In the long term, it’s possible that the Obama administration and its supporters are hoping to eliminate employer-sponsored health  insurance and impose a single-payer system, in which the federal government is the ultimate arbiter of health-care services, pricing and payments. Sen. Tom Coburn (R-Okla.) and Jeffrey Flier, M.D., dean of Harvard Medical School, both argued in the past that ObamaCare, by intent or by its very nature, is practically guaranteed to fail in a few years. Sen. Harry Reid (D-Nev.) admitted as much in an interview in August. What does this mean for Catholic business owners?

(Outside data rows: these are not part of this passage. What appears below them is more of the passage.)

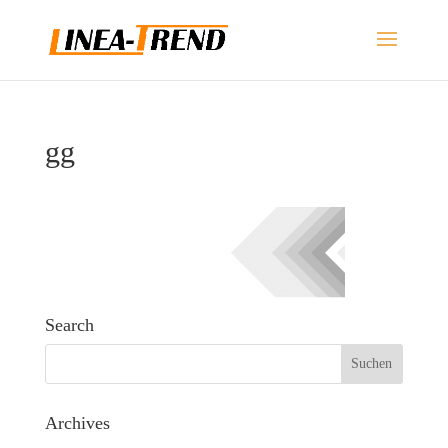
gg
Search
Archives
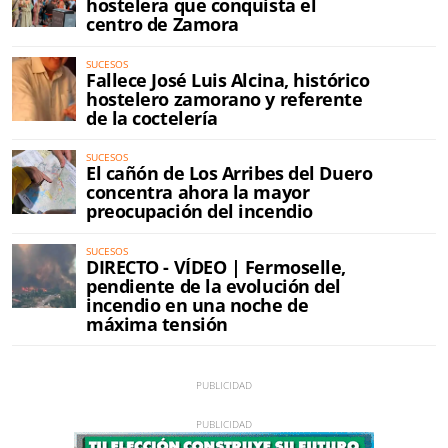
hostelera que conquista el
centro de Zamora
SUCESOS
Fallece José Luis Alcina, histórico
hostelero zamorano y referente
de la coctelería
SUCESOS
El cañón de Los Arribes del Duero
concentra ahora la mayor
preocupación del incendio
SUCESOS
DIRECTO - VÍDEO | Fermoselle,
pendiente de la evolución del
incendio en una noche de
máxima tensión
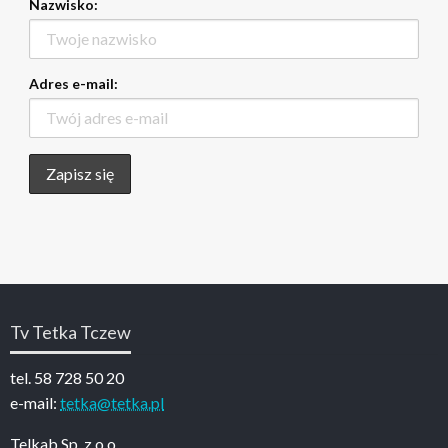
Nazwisko:
Adres e-mail:
Tv Tetka Tczew
tel. 58 728 50 20
e-mail:
tetka@tetka.pl
Telkab Sp. z o.o.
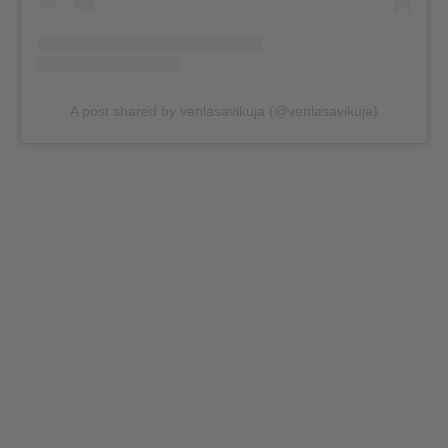
A post shared by venlasavikuja (@venlasavikuja)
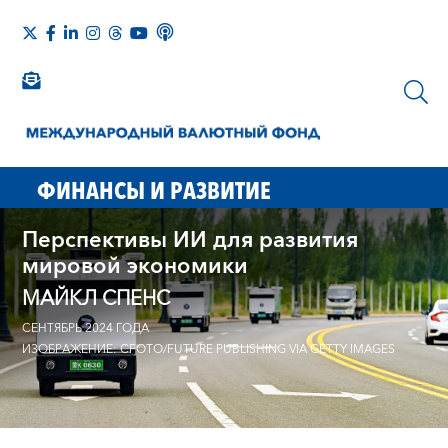
ФИНАНСЫ И РАЗВИТИЕ
Перспективы ИИ для развития
мировой экономики
МАЙКЛ СПЕНС
СЕНТЯБРЬ 2024 ГОДА
ИЗОБРАЖЕНИЕ: CFOTO/FUTURE PUBLISHING VIA GETTY IMAGES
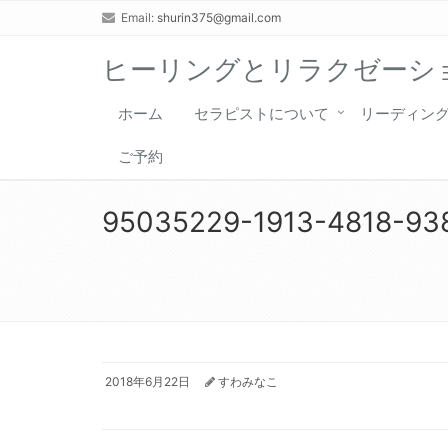
Email:
shurin375@gmail.com
ヒーリングとリラクゼーショ
ホーム
セラピストについて
リーディン
ご予約
95035229-1913-4818-93
2018年6月22日
すわみなこ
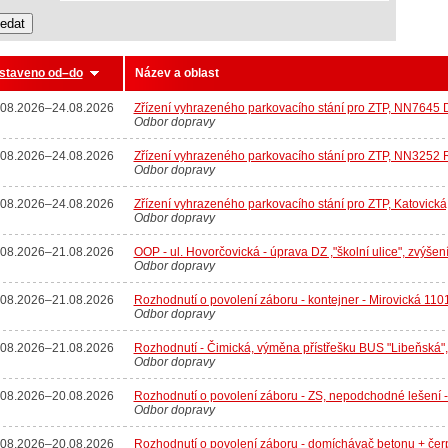
staveno od–do
Název a oblast
.08.2026
–
24.08.2026
Zřízení vyhrazeného parkovacího stání pro ZTP, NN7645
Odbor dopravy
.08.2026
–
24.08.2026
Zřízení vyhrazeného parkovacího stání pro ZTP, NN325
Odbor dopravy
.08.2026
–
24.08.2026
Zřízení vyhrazeného parkovacího stání pro ZTP, Katovická,
Odbor dopravy
.08.2026
–
21.08.2026
OOP - ul. Hovorčovická - úprava DZ ,"školní ulice", zvýšen
Odbor dopravy
.08.2026
–
21.08.2026
Rozhodnutí o povolení záboru - kontejner - Mirovická 1101/
Odbor dopravy
.08.2026
–
21.08.2026
Rozhodnutí - Čimická, výměna přístřešku BUS "Libeňská", 
Odbor dopravy
.08.2026
–
20.08.2026
Rozhodnutí o povolení záboru - ZS, nepodchodné lešení -
Odbor dopravy
.08.2026
–
20.08.2026
Rozhodnutí o povolení záboru - domíchávač betonu + čer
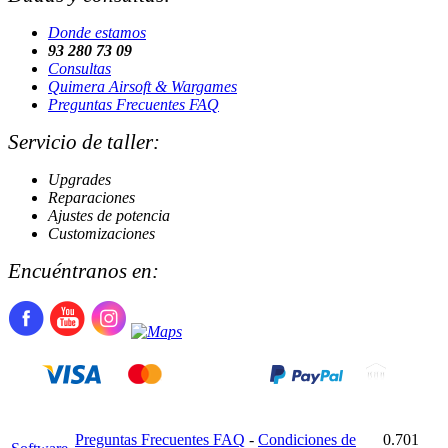
Donde estamos
93 280 73 09
Consultas
Quimera Airsoft & Wargames
Preguntas Frecuentes FAQ
Servicio de taller:
Upgrades
Reparaciones
Ajustes de potencia
Customizaciones
Encuéntranos en:
Preguntas Frecuentes FAQ
-
Condiciones de
0.701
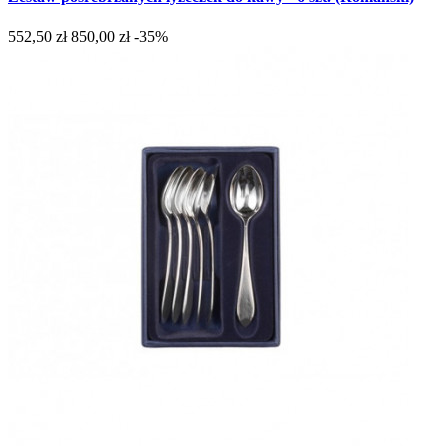
552,50 zł
850,00 zł
-35%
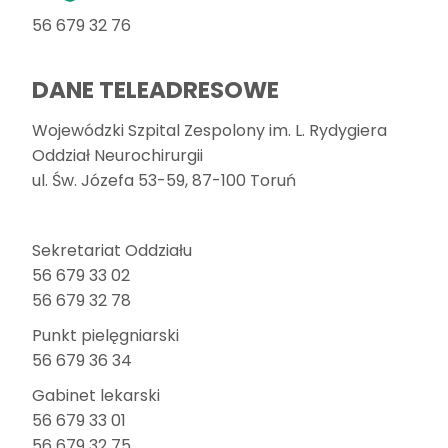
56 679 32 76
DANE TELEADRESOWE
Wojewódzki Szpital Zespolony im. L. Rydygiera
Oddział Neurochirurgii
ul. Św. Józefa 53-59, 87-100 Toruń
Sekretariat Oddziału
56 679 33 02
56 679 32 78
Punkt pielęgniarski
56 679 36 34
Gabinet lekarski
56 679 33 01
56 679 32 75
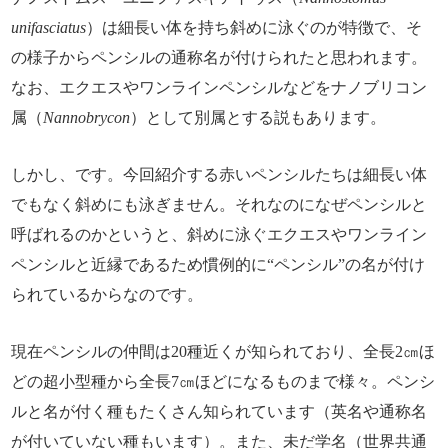
unifasciatus
）は細長い体を持ち斜めに泳ぐのが特徴で、そ
の様子からペンシルの通称名が付けられたと思われます。
なお、エクエスやワンラインペンシルなどをナノブリコン
属（
Nannobrycon
）として別属とする説もあります。
しかし、です。今回紹介する赤いペンシルたちは細長い体
でもなく斜めにも泳ぎません。それなのになぜペンシルと
呼ばれるのかというと、斜めに泳ぐエクエスやワンライン
ペンシルと近縁であるため慣例的に“ペンシル”の名が付け
られているからなのです。
現在ペンシルの仲間は20種近くが知られており、全長2㎝ほ
どの超小型種から全長7㎝ほどになるものまで様々。ペンシ
ルと名が付く種もたくさん知られています（英名や通称名
が付いていない種もいます）。また、未だ学名（世界共通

Radical changes in health-care financing may be unavoidable. Employer-provided health insurance is not mandated by Church teaching; a just wage and workplace are. In these challenging times, Catholic businesses can play a key role in promoting a whole range of goods identified by Catholic moral and social teachings, including religious freedom, human dignity, responsibility in the workplace, and subsidiarity, to name only a few. We are now facing a powerful federal government that is increasingly hostile to religious freedom and promoting a culture of death. Only if Catholics work together in new ways and establish new networks of support, can the Church sustain an authentic public witness to the faith.

In the coming months and years, Catholic business owners should view the challenges posed by ObamaCare as an opportunity to renew their Catholic faith and witness to it more explicitly — in their businesses and in the public square.

JOHN F. BREHANY, PH.D., STL, is the executive director and ethicist of the Catholic Medical Association.